Back in the days when Roy Keane was a United players and always out injured, we were looking at how to solve the problem of replacing him. Sir Alex Ferguson was trying out Darren Fletcher and Alan Smith. Against Middlesbrough, it failed miserably, and lead to the infamous Keano rant that was pulled from MUTV. We were absolutely dreadful and for me, this is certainly one of the worst United performances ever. We were all over the place, didn’t have a clue, with Richardson not knowing his arse from his elbow in defence, Smith running round in circles and our strikers hardly getting a touch. It was woeful. They went in 3-0 up at half time, with Mendieta opening the scoring on 2 minutes after a Van der Sar howler, Hasselbaink adding to it on 25 minutes thanks to a Rio fuck up, and Yakubu scoring a penalty after Richardson pulled on one of their shirts. Disaster. It didn’t stop there though. Mendieta added his second with over ten minutes to go, leaving us fearing just how embarrassing this day was going to get. Ronaldo got a consolation for us, our 1000th Premiership goal incidentally, but I certainly didn’t feel consoled.

vs Benfica, December 7th 2005

United had been poor in Europe and were looking to make amends with our last group stage match against Benfica. We’d been them at Old Trafford already and if other results went our way, a win against them could seal second spot in the group. Things were looking good for us when Paul Scholes scored on just 6 minutes, but it all went downhill from there. Two goals before half time from the Portuguese meant we were trailing 2-1. Fergie sent on Saha for the last half hour, meaning we were playing with three strikers, but it made no difference and we lost, finishing bottom of the group. The only blessing in this was we weren’t forced to embarrass ourselves competing for the UEFA Cup.

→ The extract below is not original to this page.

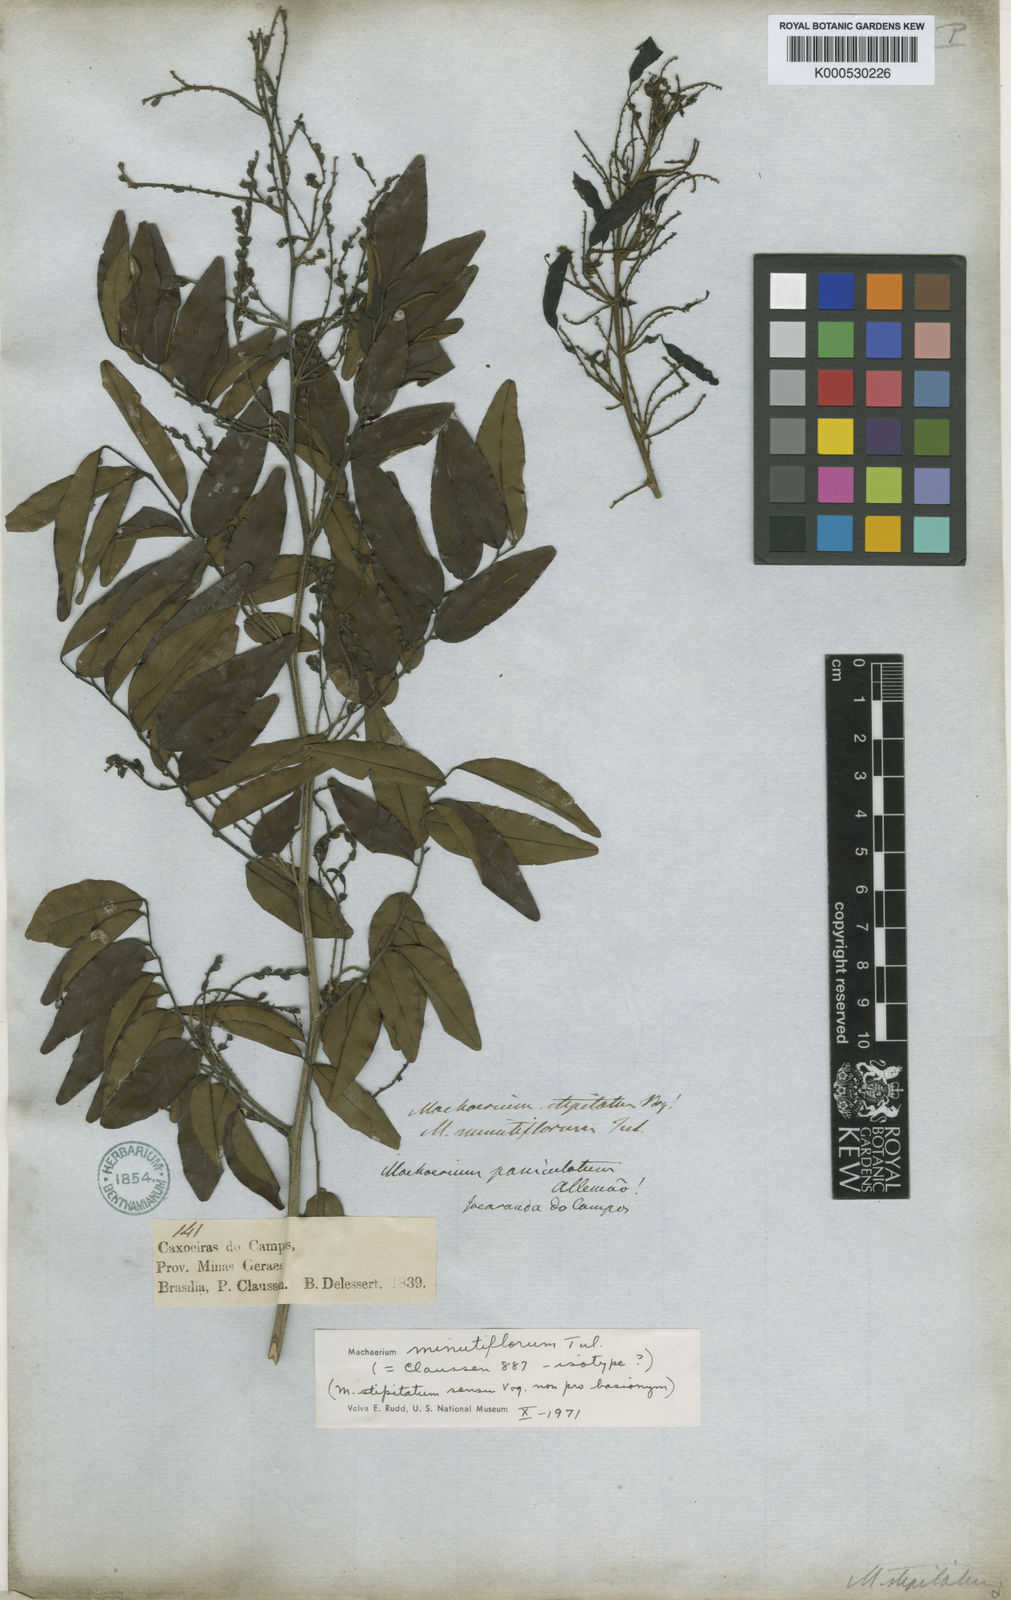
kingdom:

vs Liverpool, March 14th 2009

This was the kind of season we’d all been waiting for. An opportunity to really hate Liverpool again, with them competing with us for the title. After leading for most of the season, Rafael Benitez went in to melt down and the team followed suit. So, when Ronaldo scored a penalty on just 23 minutes, it looked like things were going to go our way. However, just five minutes later, Nemanja Vidic’s nightmare moment occurred, when allowing the ball to bounce and then getting beaten for speed by Fernando Torres. The Spaniard raced away to the away support, 1-1. Then just before half time Evra gave away a penalty which Gerrard stuck away. Whilst not at our best, we were still in the game though, until the defining moment of the match occurred. Vidic fouled Gerrard and was handed a straight red, meaning we were down to ten men, then Aurelio scored from the resulting freekick. So painful. We could have possibly come back from 2-1 down with ten men, but there was no way from 3-1 down. Then just to add insult to injury Dossena rounded up the scoring in the last minute. We were still four points ahead with a game in hand, so firm favourites for the title, but to lose like that, at home, was totally humiliating.